I have a number of problems with this rule: 1. It doesn’t make sense to the general public. Have you even gone to a drink counter and asked for a paper cup to get some water and they say, “Sorry, we can’t give or sell you a cup because our management’s accounting system counts cups to determine the number of drinks we sell.” My response to that is “I want a cup for some water and I don’t give a darn about your accounting system. Who is the customer here, me or the management?” I will take my business elsewhere if I can’t have a simple paper cut. I was at the local baseball park this summer and heard them tell three people that while I was in line. The clerk had to explain the rule every time. 2. This rule is just rearranging the furniture on the deck of the Titanic. I get calls all the time from some homeowner that wants an appraisal and the mortgage company told them to get an appraisal and mail it to them. Totally illegal, but a common practice. The point being, this rule attempts to forces the appraiser to be a bank regulator at the appraiser's expense. If the lenders went by the rules we wouldn’t need this rule so why not regulate the offending party not the appraisers. We are not bank police. 3. In the general scope of things with drive-by appraisals, AVM, broker opinions of value, etc., the rule is as my grandmother use to say, “too much sugar for the scent.” Kind of like putting a $3,500 transmission in a $500 auto that is on its last leg. With all of the other problems, it just doesn’t make sense. Just how much depreciation can you cure with a $3,500 transmission? Not $3,500 worth I am sure. You cannot cure a depleted system with one new part. Another example of the people serving the system instead of the system serving the people. That is not why laws and rules were formulated. :roll:
 
It is not illegal for a homeowner to request an appraisal because their "mortgage broker" told them to get an appraisal. It is not illegal, in most states for the mortgage broker to USE that appraisal. It depends on the "banking regulations" and "regulated entities" in your state. The federal rule is "If the appraisal is to be used by a Federally Regulated Institution, then that institution has to directly engage the appraiser". Even another federally regulated institution CAN (not will) use an appraisal addressed or performed by ANOTHER federally regulated institution. IF that other institution abides by "certain" ....It gets VERY confusing, and you are 100% right...the appraiser IS NOT and SHOULD NOT be familar with all the different regs and rules and pending legislation. I'll give you a quick example of how crazy the confusion can get. TO BE CONTINUED.
 
I read my last post, noticed at least one error. In re: federally ...institution using an appraisal performed FOR not by. Sorry.

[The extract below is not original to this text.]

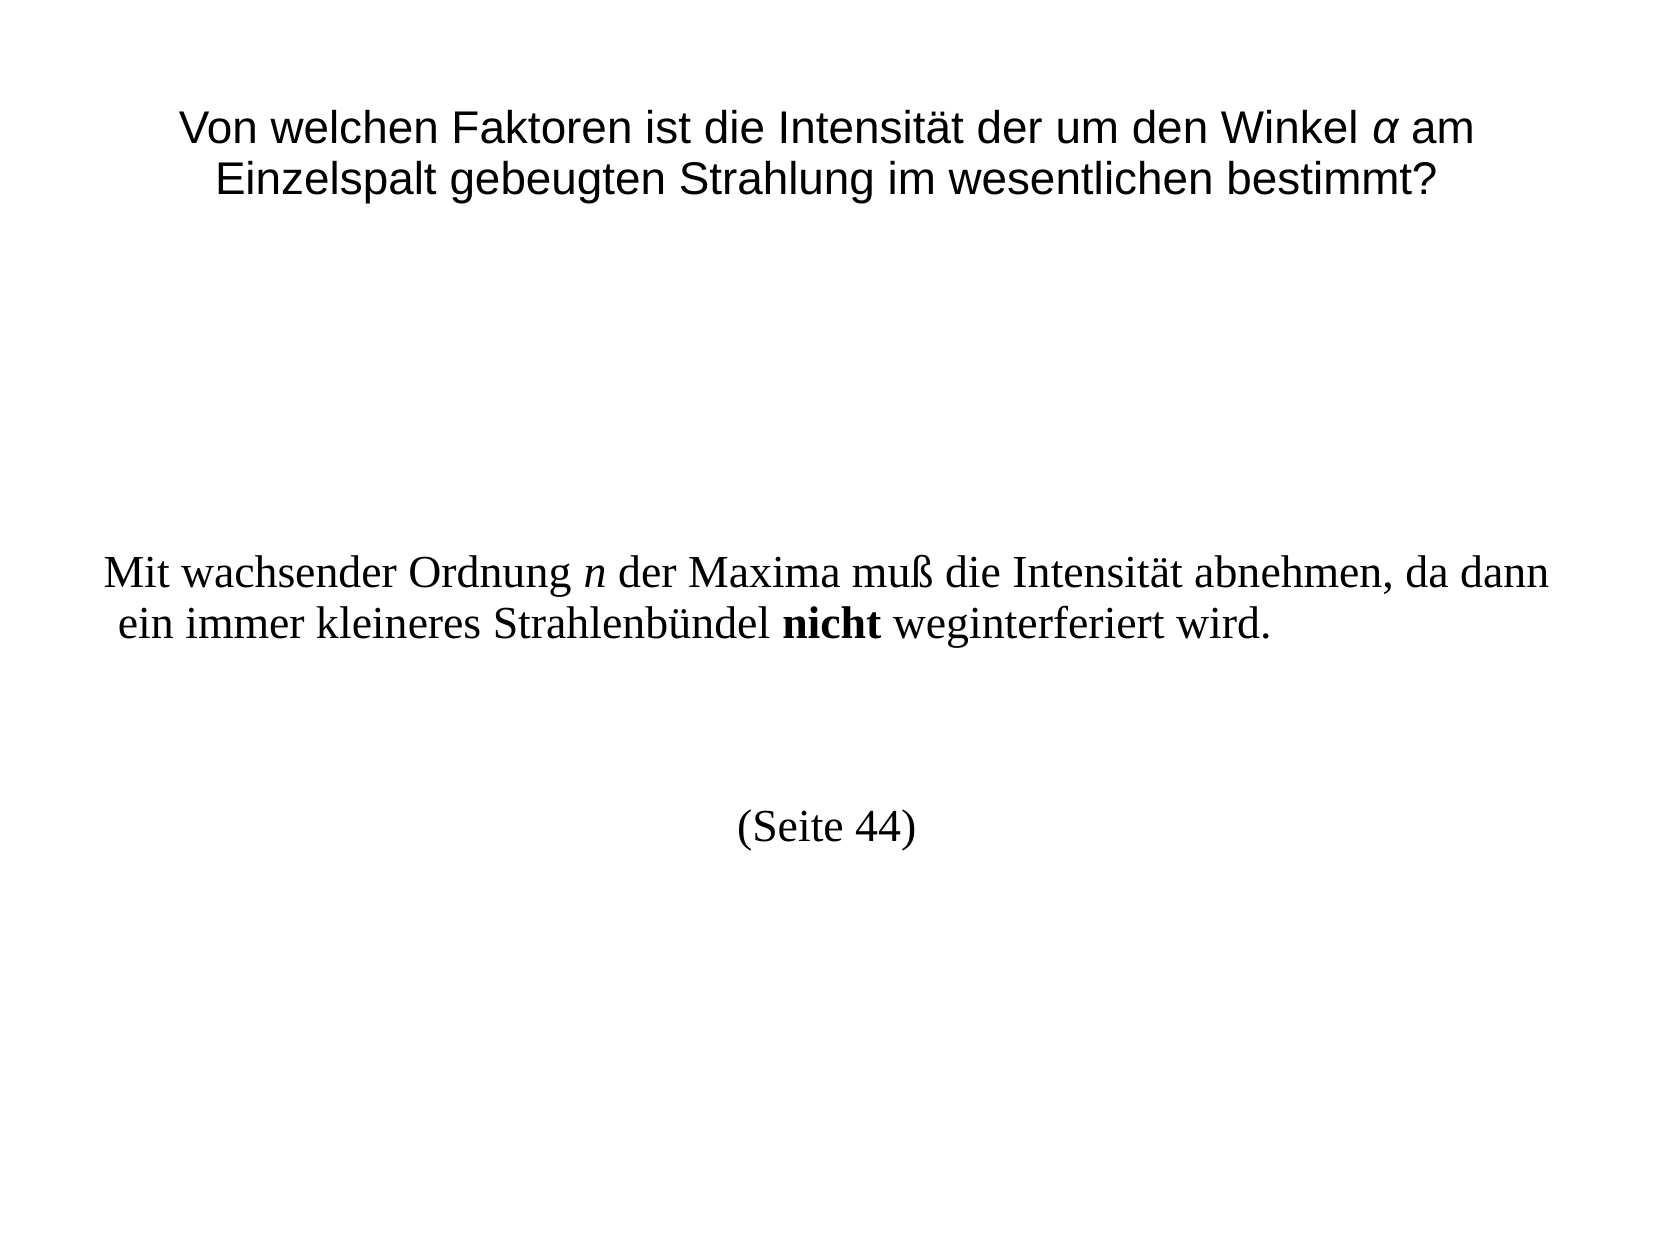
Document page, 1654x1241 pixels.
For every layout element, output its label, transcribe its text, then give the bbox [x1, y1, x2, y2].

title Von welchen Faktoren ist die Intensität der um den Winkel α am Einzelspalt gebeugten Strahlung im wesentlichen bestimmt? [82, 49, 1571, 257]
subtitle Mit wachsender Ordnung n der Maxima muß die Intensität abnehmen, da dann ein immer kleineres Strahlenbündel nicht weginterferiert wird. Zudem ist die Intensität proportional zur Spaltbreite d. (Seite 44) [82, 290, 1571, 1109]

I'm not a lawyer and am not trying to portray any "expertise" with civil and/or criminal law. However, most people (including appraisers) don't have a clue about a certain subject until they have some experience with it. It is just the way it is. I was speaking with the chief of licensing of the PA Dept. of Banking two weeks ago. Seems there are a couple of "corporations" in PA who were formed as "providing first and second mortgages" for the public. Small problem. They aren't licensed to do so. Yeah, they have the "certificate of corporation" from the corporation bureau BUT THEY DON'T HAVE THE LICENSE FROM THE BANKING DEPARTMENT. Of course, they don't advertise in the Yellow Pages. They also don't work in "prestigious market areas". Hey, how many get requests from lenders every year, or every other year for their "certification"? How many would have the guts to ask a lender for a copy of THEIR license? All I'm saying is don't be duped. It's real easy for someone, especially if their client is "so nice", to inadvertently "look the other way" sometimes. Just be ready for ANYTHING these days.